Alternatively, it will usually be possible to effect a sale of the secured property as mortgagee (under the mortgage) and or secured party (under a GSA), subject to ensuring compliance with the appropriate requirements for such a sale (i.e. service of notice of exercise of power of sale and the swearing of appropriate statutory declarations of service and default). The financier’s powers of sale under the mortgage and GSA continue despite any change of trustee.
Receiver’s sale contracts often contain clauses entitling the parties to effect the sale as a mortgagee sale (rather than a receiver sale) should there be some impediment to effecting a sale as receiver.
Potentially one of the most at risk parties is the buyer of real property owned by a trustee in receivership.
If the purchase is settled without review of the trust deed and without considering the receiver’s power to sell the asset, a purchaser of land may find the transfer requisitioned by the Titles Office and that they are unable to obtain registration as purchaser of the property (as was the case here). If the secured creditor and receiver fail to cooperate in addressing the requisition, it would be necessary to start Court proceedings to address the issue and seek appropriate declarations or orders to allow the sale to be effected. Again, this is a significant and expensive step.
In any purchase from a trustee in receivership, the buyer (or their advisors) should:
- review the trust deed and any variations to satisfy themselves that the receiver has power to sell (notwithstanding any warranties as to title which may be present in the contract)
- ensure that an original or certified copy (complying with the Titles Office requirements) of a deed of variation removing any automatic vacation clause is provided at or before settlement, and
- ensure that the sale contract obliges the receiver to procure the transfer of the property by the receiver’s appointor (the financier), as mortgagee or secured party exercising power of sale, or by obtaining an order of the Court validating the sale, should there be an impediment or legal challenge to the sale.
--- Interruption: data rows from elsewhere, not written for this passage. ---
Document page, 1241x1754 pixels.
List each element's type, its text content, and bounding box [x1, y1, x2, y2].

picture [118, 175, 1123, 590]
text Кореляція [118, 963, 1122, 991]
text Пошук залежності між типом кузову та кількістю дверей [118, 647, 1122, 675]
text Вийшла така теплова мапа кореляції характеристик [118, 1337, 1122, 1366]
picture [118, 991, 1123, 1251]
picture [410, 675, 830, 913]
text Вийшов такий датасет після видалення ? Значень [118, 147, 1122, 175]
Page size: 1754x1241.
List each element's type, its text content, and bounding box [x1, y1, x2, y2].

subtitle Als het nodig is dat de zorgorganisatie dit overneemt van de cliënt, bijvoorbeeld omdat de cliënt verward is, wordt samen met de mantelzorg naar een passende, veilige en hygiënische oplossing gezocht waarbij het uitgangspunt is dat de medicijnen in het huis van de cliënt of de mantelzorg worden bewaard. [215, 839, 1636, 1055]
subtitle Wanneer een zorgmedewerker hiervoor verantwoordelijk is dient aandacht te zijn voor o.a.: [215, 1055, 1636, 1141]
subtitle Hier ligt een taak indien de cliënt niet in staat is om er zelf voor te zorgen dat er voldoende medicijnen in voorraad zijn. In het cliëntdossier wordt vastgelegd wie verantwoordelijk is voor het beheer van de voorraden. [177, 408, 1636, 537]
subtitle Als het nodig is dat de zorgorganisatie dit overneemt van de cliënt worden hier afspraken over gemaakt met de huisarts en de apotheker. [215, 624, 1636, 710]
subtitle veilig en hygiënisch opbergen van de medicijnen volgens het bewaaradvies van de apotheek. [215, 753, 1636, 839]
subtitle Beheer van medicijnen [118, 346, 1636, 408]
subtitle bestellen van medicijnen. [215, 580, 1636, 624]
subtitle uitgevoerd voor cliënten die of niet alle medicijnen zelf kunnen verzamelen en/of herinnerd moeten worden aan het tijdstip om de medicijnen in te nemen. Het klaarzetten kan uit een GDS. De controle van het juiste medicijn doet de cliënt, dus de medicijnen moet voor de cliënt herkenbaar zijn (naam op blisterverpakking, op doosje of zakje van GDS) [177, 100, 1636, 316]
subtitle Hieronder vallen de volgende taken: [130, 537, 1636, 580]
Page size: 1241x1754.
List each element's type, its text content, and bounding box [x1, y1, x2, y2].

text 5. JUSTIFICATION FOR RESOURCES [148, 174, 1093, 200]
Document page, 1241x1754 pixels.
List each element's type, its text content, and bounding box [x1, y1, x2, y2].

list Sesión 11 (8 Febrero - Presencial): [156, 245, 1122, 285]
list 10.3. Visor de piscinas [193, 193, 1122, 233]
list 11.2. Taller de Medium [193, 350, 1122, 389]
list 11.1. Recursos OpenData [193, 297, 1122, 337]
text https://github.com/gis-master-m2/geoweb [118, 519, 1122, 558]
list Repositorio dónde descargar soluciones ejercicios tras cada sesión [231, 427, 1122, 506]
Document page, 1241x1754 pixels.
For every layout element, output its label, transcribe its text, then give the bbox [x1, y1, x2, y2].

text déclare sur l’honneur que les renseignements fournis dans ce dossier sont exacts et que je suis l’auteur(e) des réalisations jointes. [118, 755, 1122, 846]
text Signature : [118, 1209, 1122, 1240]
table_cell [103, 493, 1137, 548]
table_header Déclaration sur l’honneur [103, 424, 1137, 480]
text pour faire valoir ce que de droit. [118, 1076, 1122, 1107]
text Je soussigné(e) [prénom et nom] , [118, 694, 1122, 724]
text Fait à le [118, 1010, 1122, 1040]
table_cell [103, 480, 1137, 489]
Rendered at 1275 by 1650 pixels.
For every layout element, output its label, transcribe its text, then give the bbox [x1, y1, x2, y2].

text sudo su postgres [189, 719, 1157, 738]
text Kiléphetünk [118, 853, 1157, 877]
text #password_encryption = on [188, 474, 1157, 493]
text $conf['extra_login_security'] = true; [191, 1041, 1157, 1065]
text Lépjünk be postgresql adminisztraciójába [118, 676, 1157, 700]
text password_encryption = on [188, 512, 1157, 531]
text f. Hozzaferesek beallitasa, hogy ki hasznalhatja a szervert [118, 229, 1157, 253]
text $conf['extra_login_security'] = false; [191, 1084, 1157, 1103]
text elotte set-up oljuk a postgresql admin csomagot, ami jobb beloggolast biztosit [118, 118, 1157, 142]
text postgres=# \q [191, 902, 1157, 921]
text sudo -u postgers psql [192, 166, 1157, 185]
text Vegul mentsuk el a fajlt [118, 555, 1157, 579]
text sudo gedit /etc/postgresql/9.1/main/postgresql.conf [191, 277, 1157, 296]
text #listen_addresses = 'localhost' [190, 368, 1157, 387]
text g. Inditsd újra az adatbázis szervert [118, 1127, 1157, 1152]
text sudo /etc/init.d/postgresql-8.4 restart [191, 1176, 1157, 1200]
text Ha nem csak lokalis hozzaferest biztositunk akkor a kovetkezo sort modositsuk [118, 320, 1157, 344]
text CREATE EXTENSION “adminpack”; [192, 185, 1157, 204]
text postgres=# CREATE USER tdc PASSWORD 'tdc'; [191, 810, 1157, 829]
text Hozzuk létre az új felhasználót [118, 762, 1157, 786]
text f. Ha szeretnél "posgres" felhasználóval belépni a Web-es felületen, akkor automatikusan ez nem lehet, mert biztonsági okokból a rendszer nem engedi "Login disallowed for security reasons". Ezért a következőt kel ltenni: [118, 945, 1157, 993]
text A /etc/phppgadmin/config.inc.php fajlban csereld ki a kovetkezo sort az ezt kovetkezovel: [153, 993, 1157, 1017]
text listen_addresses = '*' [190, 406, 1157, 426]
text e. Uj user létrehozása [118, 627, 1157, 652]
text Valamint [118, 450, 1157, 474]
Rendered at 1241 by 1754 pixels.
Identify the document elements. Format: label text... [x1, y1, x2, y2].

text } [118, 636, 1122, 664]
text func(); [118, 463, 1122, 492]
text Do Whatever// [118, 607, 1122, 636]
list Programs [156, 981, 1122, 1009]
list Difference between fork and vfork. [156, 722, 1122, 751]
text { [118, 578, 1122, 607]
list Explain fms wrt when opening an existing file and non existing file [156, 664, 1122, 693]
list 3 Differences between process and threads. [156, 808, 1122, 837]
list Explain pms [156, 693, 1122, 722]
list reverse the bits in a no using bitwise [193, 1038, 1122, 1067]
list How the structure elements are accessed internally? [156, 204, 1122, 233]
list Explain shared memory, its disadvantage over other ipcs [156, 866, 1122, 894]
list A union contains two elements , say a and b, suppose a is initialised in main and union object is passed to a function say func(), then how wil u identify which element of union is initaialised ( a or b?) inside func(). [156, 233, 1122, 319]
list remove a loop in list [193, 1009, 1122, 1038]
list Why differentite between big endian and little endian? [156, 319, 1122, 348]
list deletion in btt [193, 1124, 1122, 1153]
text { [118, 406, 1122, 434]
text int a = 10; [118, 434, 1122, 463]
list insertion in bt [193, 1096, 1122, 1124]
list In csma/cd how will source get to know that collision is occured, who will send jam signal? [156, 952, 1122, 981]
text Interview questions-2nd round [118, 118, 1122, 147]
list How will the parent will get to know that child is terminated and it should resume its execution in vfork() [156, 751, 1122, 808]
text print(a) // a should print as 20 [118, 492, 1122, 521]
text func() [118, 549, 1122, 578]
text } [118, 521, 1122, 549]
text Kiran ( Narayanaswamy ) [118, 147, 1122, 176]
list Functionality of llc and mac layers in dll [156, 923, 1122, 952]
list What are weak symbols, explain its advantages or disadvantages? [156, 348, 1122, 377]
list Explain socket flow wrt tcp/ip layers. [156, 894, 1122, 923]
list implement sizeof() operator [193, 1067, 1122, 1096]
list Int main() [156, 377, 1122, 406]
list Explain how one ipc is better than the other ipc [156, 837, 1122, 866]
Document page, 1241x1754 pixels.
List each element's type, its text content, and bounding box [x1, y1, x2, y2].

Great care must be taken when advising clients in this area to ensure that all relevant issues are identified and dealt with efficiently and effectively. There may be potential liability for advisors if the circumstances and law are not correctly understood and explained.
Ultimately, it is clear that this is becoming an area of significant practical consequence. Anyone involved with security over trust property should take the time to clearly understand the circumstances and legal implications in the specific case, with the starting point being the trust deed and always bearing in mind that early intervention is key. Failure to do so can leave all parties involved in a risky position.